Even without the 'other shoe' ever actually dropping, there are almost certainly a minor move or two or three, a spring training surprise and worse, an injury or two, looming in the future. Knowing full well that things will change, either minutely or massively, let's take a stab at what the 2013 Opening Day roster will look like knowing only what we know now.
As a bit of warning, I have written this type of column two or three times each off-season (certainly using the same title at least three times) and it has quite often been followed later in the day by an actual roster move. I keep telling you guys: I actually do run the world.
THE TWENTY FIVE
I know. There is so much that has to go right with these five that it seems virtually impossible that this will be anywhere close to even league average. Guthrie has to be the guy he was the last half of 2012. Santana has to AT LEAST be the guy he was two years ago and the same goes for Chen. Hochevar has to, if not turn the corner, at least change lanes and Mendoza... You know, if I had to wager anyone was going to repeat their 2012, it would be him.
At some point, the Royals will welcome back Danny Duffy and Felipe Paulino. When and how effective they will be in 2013 is up for debate, but maybe the organization will get lucky on the pitching injury/recovery side for once.
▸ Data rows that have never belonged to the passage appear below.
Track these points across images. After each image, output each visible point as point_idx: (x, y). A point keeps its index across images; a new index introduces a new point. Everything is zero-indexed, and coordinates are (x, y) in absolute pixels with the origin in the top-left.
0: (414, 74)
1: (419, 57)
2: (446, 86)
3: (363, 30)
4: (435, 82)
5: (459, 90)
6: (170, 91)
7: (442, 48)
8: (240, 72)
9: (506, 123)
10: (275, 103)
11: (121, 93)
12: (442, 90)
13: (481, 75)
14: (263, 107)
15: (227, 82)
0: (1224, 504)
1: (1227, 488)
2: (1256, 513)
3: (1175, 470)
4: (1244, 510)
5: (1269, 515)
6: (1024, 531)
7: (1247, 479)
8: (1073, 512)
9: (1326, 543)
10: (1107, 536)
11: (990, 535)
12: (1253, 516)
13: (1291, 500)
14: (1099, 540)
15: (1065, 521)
While there is mixed opinions on what Jake Odorizzi might be in the majors, I will look forward to him being someone different with some hope at some point in June.
Will Smith will get a look, so will Everett Teaford and maybe Guillmero Moscoso, but the house money is on the above five right now.
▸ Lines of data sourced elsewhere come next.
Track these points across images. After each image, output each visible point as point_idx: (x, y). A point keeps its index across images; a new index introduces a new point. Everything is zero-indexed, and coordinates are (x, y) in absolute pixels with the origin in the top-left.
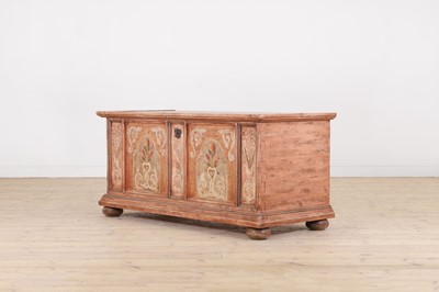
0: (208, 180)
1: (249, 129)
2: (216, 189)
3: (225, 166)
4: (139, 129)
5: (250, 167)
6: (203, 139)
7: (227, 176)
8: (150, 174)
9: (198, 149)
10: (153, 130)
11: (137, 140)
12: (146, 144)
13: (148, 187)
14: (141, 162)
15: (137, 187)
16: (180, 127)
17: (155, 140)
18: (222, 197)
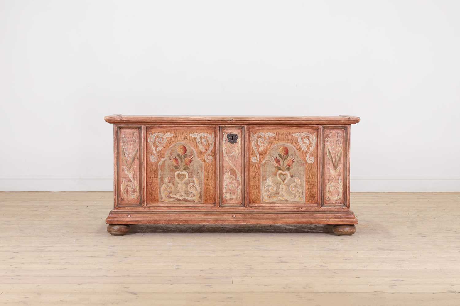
0: (277, 184)
1: (334, 131)
2: (289, 193)
3: (302, 169)
4: (169, 135)
5: (335, 168)
6: (271, 143)
7: (304, 178)
8: (187, 184)
9: (263, 154)
10: (193, 136)
11: (165, 147)
12: (180, 152)
13: (185, 197)
14: (172, 171)
15: (165, 198)
16: (235, 132)
17: (196, 146)
18: (298, 199)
The last two spots, maybe even three, are pretty much up for grabs. This is the spot where someone comes out of nowhere in spring training and makes the team, so it's a guess. The Royals will want two lefties, I'm sure, so that's Bueno or Teaford or maybe Donnie Joseph. The Royals also love reclamation projects and Gutierrez fits the mold. Soria? Maybe, but I think the market is getting away from Kansas City on that one. Truthfully, as long as the top four are in place, this is going to be very good bullpen.
Why seven relievers? Because the world would implode if you didn't have that many. Just be happy it is not eight.
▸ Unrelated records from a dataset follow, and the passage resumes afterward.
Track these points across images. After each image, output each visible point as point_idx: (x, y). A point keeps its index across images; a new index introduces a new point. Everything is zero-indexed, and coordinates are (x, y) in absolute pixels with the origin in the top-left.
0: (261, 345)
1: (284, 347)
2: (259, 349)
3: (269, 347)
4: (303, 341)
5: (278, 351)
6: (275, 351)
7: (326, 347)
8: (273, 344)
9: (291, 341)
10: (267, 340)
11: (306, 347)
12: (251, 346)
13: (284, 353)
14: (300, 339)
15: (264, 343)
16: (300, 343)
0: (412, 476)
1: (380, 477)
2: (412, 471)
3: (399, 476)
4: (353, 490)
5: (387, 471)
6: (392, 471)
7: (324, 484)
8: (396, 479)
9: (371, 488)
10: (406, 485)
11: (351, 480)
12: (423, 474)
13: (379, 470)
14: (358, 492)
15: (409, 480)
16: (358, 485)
Too easy as they are the only two catchers on the 40 man roster. If everything goes right, the Royals will play Perez as much as any catcher in the league, so I understand if you stopped reading this section after 1. Salvador Perez.
Anyone doubt that Ned Yost won't fall in love with Chris Getz all over again come March? That said, the Royals have no ability to really make a plan and stick with it at second - at least not since Mark Grudzielanek was in blue. There seems little point to send Giavotella back to AAA once more (unless they want to expose him to other defensive positions), so I can easily foresee this team carrying two guys who really can't play anywhere but second.
I like Abreu over Falu at the actual utility spot, but for no real reason. They both bring some ability to the table, but neither is likely to make anyone clamor to have them play everyday, either.
Can Cain stay healthy? How long will the Royals make us all wait to see Wil Myers. Gaming service time gets annoying more often than not, but at this point, waiting until late April to have Myers under control for almost seven years instead of six makes complete and total sense. So, assuming something really awful doesn't happen at the Winter Meetings (you know what I mean) Myers will surely be up sooner rather than later. I mean, he has to right? RIGHT?!
Now, the Royals could go with a fifth outfielder (David Lough) and one less second baseman. It makes more sense from a roster construction standpoint, but other than using Dyson to pinch run for Butler, the combination of Ned Yost and American League ball makes most of the bench pretty irrelevant.
That is the early December take on the 2013 Royals roster. Feels like 76-86 to me, but the winter is young: that might be a good thing.